The midnight hour was a collection of reflections in dew, strumming & keys, should do's and might haves and gratitude and apprehensions and absences, wishes written on steam.
Stream of song and string lights dancing into a next day called 2016.
And then a lot of things happened. More things to add to the things happening already.
Things like our car's engine shaft suddenly snapping on a busy highway in West Virginia as we drove home from our holiday in Wisconsin. My awesome job suddenly snapping out from under me in a lay off my first day back from holiday. And the following day, my mom admitted into the hospital for the third time in as many weeks.

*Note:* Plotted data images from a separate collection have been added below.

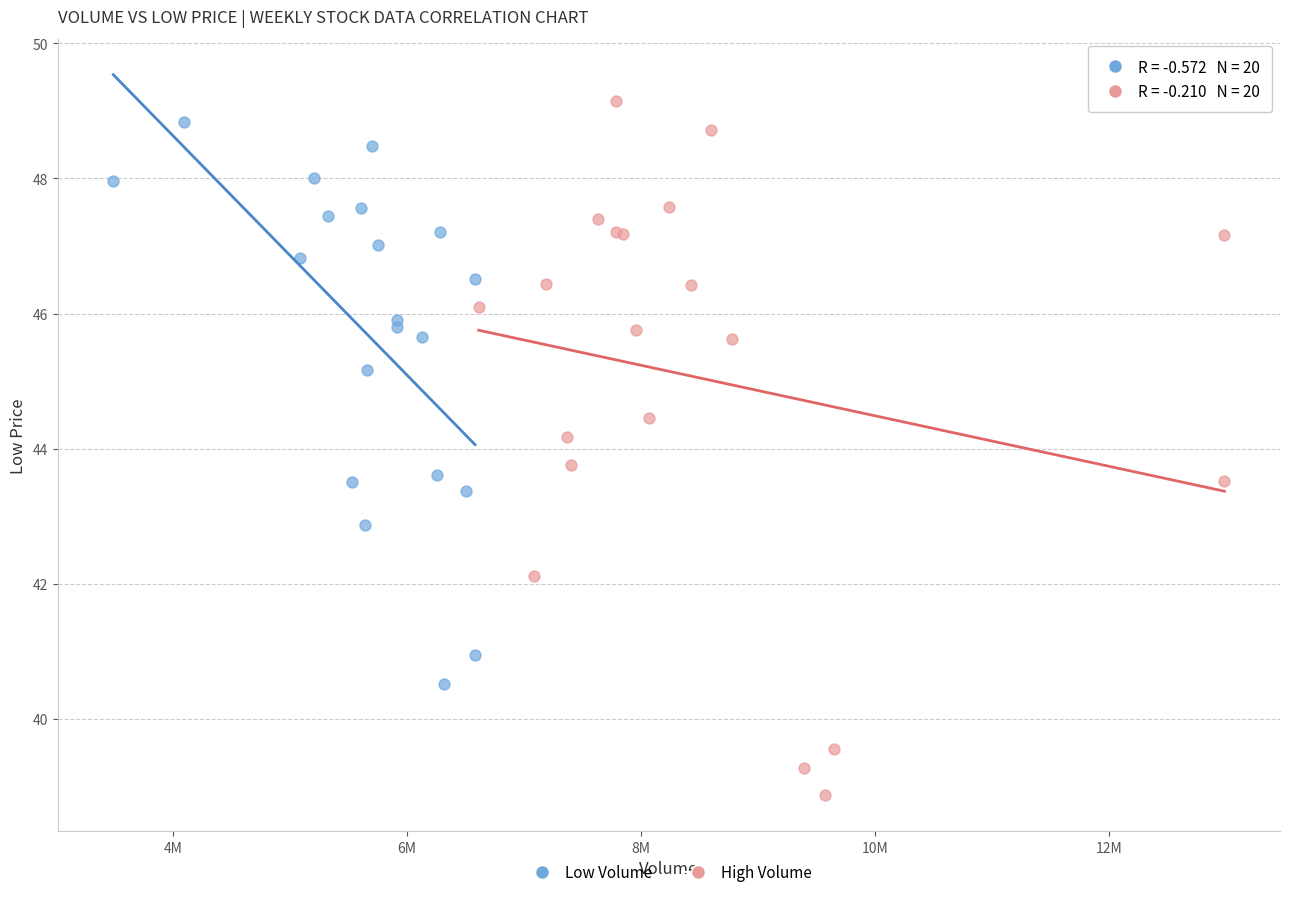

Which series has the widest spread of Y values?

High Volume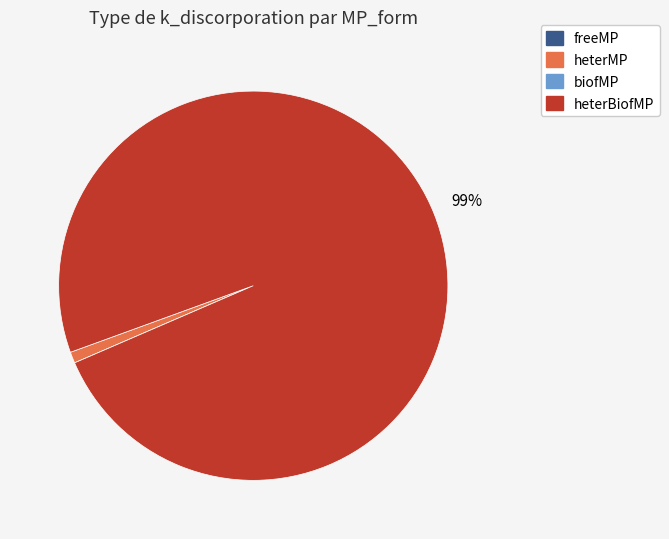

To the nearest percent, what is the average slice percentage?

25%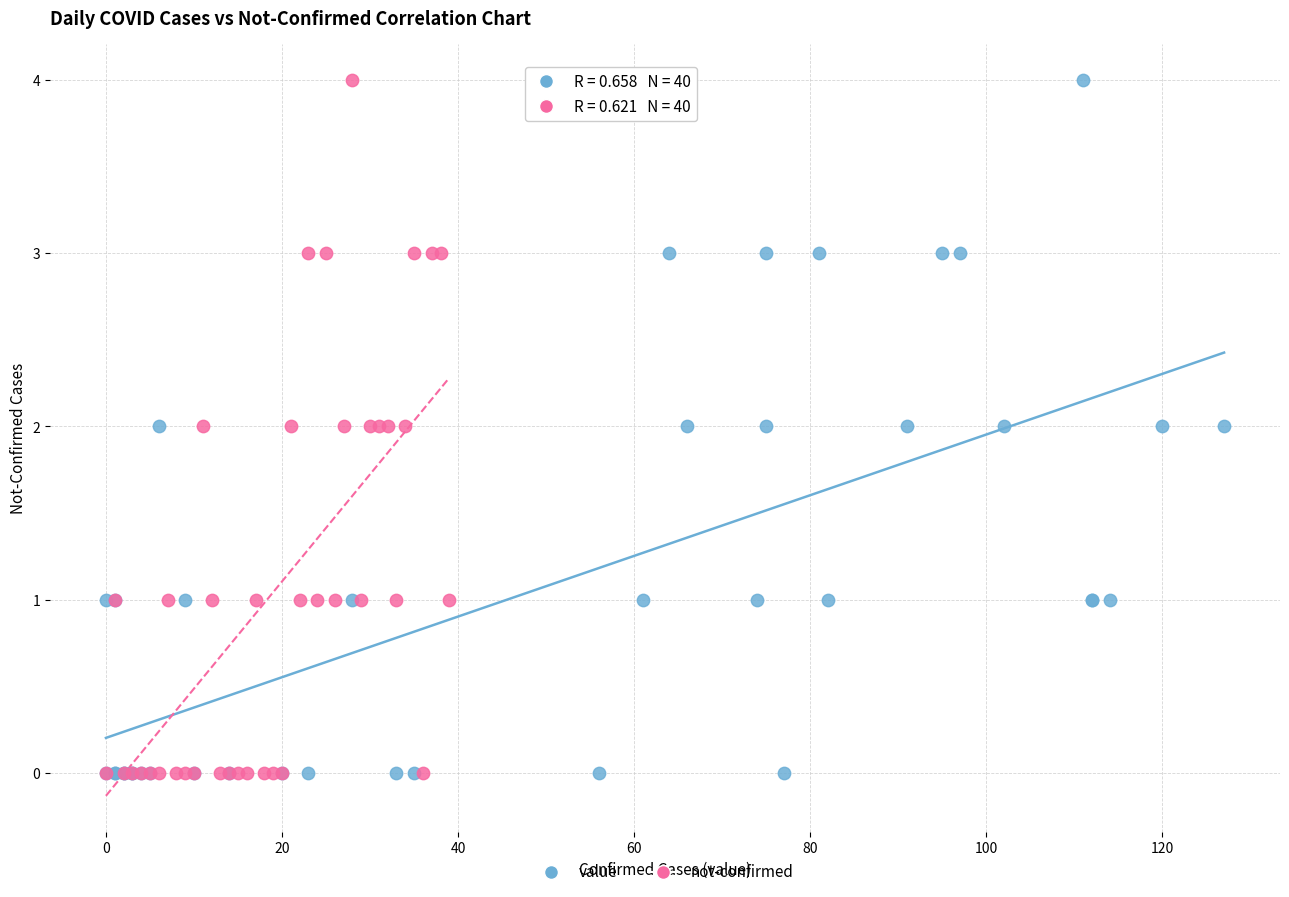

What are all the series names shown in the legend?

value, not-confirmed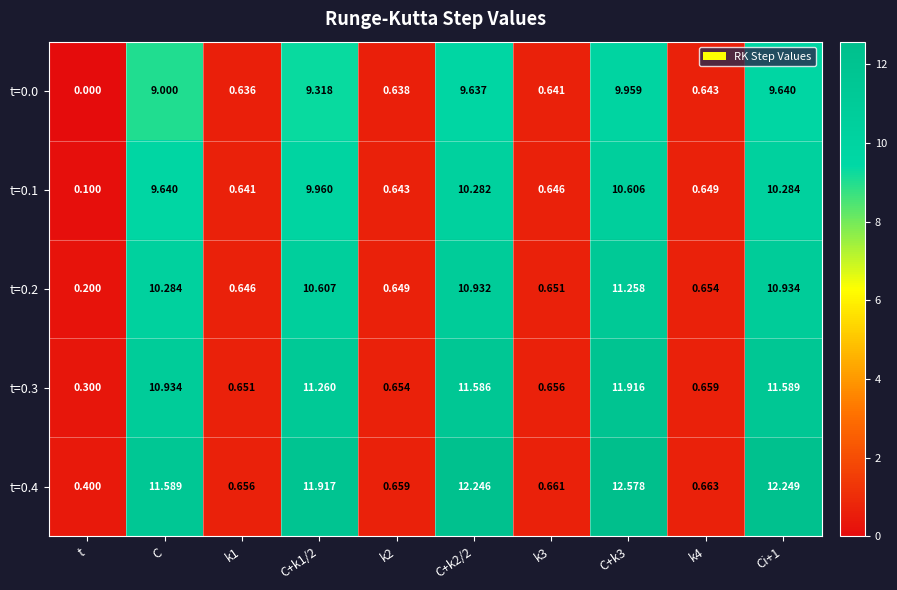

Is the value of t=0.2 at k1 greater than the value of t=0.0 at k4?

Yes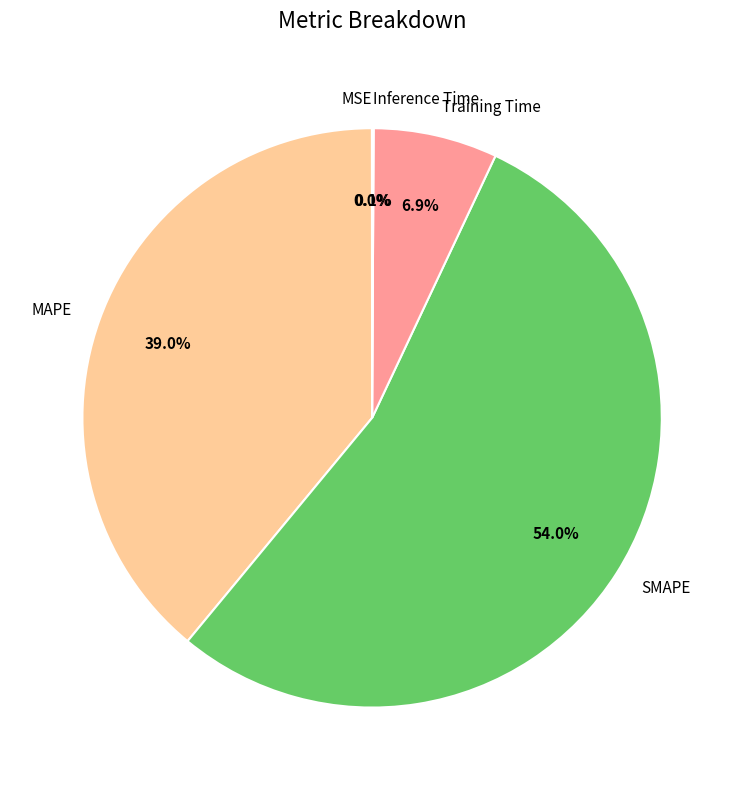

Is there any slice that represents more than half of the pie?

Yes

Our car was fixed, mostly, and at great expense.
My mom was discharged from the hospital after a week of chemo treatment. She is feeling considerably better still.
And that job, well, there is no fix. Very simply, it is gone.
I have been laid off once before.
I was in my late 20's, working for a music agency in San Francisco, expected to lie to the legendary Mavis Staples over the phone about her next paycheck.
It was a pretty rotten job and I was quite relieved to be sprung from it.
I loved my most recent occupation of three years. I learned a lot and looked forward to each day. It was a great outlet for my creativity. It was a crafty company with talented co-workers. My boss was very flexible about the demands of my other jobs as mother, doula, AND daughter to an aging parent. It was a fine fit in so very many ways.
I didn't think I would be there forever, but I also didn't expect it to end so soon.
Unlike the music industry job, there was no sense of relief when I was let go.
Just the stages of grief.
And snowfall. Almost 20 inches in two days.
A blank slate on which to etch a fresh story, a deep space of soft landings, a powdery shapelessness followed by growing solidification, an invitation to tumble and trundle.
Now emerging from sooty slush and slippery black ice, there are clear surfaces in sight and windows of opportunity reflecting light.
A full moon wanes into darkness and stirs new life. Gestation anticipates fruition. Tributaries fatten with run off as roots tingle. We witness the big tease of thaw & freeze flirting.
Imbolc approaches and it is time to fire up every last
candle so that nothing is left but new beginnings.